Limb landmark coordinates
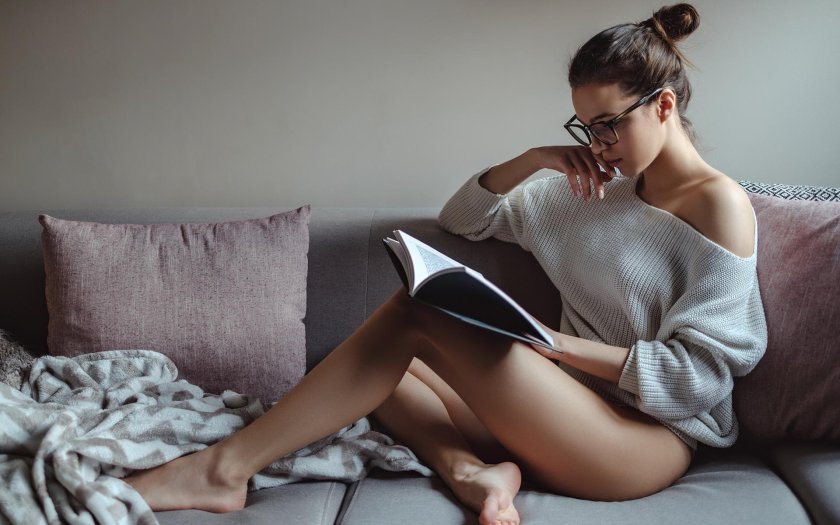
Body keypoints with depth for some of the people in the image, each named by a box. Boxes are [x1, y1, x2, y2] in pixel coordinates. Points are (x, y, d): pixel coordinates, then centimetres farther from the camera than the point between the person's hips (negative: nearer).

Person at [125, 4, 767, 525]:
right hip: (575, 411, 8)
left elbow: (700, 375, -12)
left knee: (415, 312, -23)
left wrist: (556, 343, -16)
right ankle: (473, 469, -23)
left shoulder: (719, 204, -6)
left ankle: (223, 468, -18)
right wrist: (531, 160, 1)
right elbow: (462, 218, 18)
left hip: (653, 440, -8)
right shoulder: (590, 193, 15)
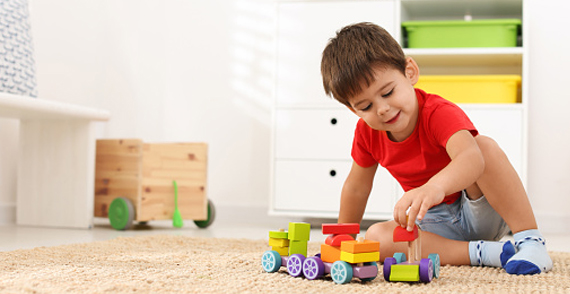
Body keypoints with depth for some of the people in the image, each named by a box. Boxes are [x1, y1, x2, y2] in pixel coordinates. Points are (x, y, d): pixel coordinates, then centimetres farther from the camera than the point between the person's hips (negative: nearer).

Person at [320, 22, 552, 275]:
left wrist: (434, 187, -69)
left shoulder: (438, 114, -26)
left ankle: (530, 240, -30)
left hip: (482, 214, -5)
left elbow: (471, 157, -48)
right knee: (376, 237, -25)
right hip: (439, 224, 5)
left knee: (484, 145, -33)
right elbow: (356, 187, 8)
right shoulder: (366, 133, -8)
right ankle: (484, 252, -26)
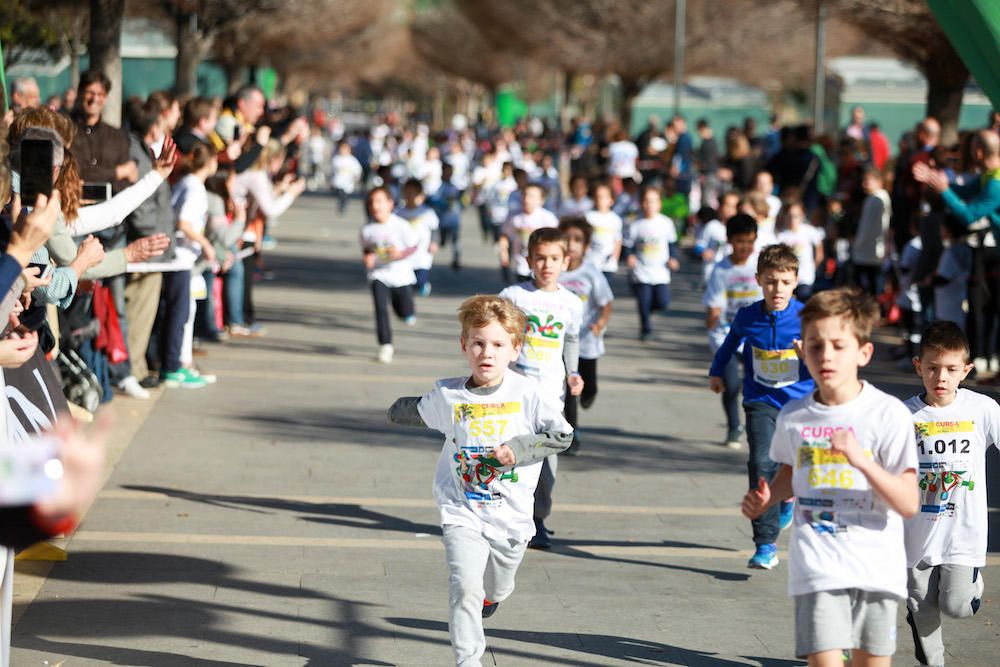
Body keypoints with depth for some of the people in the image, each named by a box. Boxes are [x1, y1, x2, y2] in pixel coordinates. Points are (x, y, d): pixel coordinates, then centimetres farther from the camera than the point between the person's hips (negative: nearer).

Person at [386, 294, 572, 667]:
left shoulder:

» WHAT NEEDS TO BE DONE
The data must be repeated exactly. Any pictures in it are to be left out.

» ANSWER TO THIS EXERCISE
Body keypoints with depth for some of the people in the image, each named by a box. Boxes are [x1, y1, x2, y2] in pixel coordinates. Points are (x, y, d): pixel coordinates, then centimetres farther from the camera than the point between the person's hips (negative: nearer).

Person at [125, 4, 767, 525]:
right hip: (575, 411, 8)
left elbow: (700, 375, -12)
left knee: (415, 312, -23)
left wrist: (556, 343, -16)
right ankle: (473, 469, -23)
left shoulder: (719, 204, -6)
left ankle: (223, 468, -18)
right wrist: (531, 160, 1)
right elbow: (462, 218, 18)
left hip: (653, 440, -8)
right shoulder: (590, 193, 15)
Body keypoints with depth for some of the people in the image, each named by a box. Boxes are [x1, y1, x2, y2] in pixel coordinates. Points are (x, y, d): pixel coordinates, then centimetres farther from the camera than the point between the person's hips (negative: nearer).

Person at [320, 22, 552, 275]:
left wrist: (434, 187, -69)
left shoulder: (438, 114, -26)
left ankle: (530, 240, -30)
left hip: (482, 214, -5)
left elbow: (471, 157, -48)
right knee: (376, 237, -25)
right hip: (439, 224, 5)
left knee: (484, 145, -33)
right elbow: (356, 187, 8)
right shoulder: (366, 133, -8)
right ankle: (484, 252, -26)
Body keypoints with depth for some of the people in the image, each named by a box. Boxes are [x1, y1, x2, y2] in pixel coordinates. Points are (x, y, d): pixel coordinates, then centimetres farther from the camera than the point between the person's hips (negative: nearer).

Person at [386, 294, 572, 667]:
left shoulder:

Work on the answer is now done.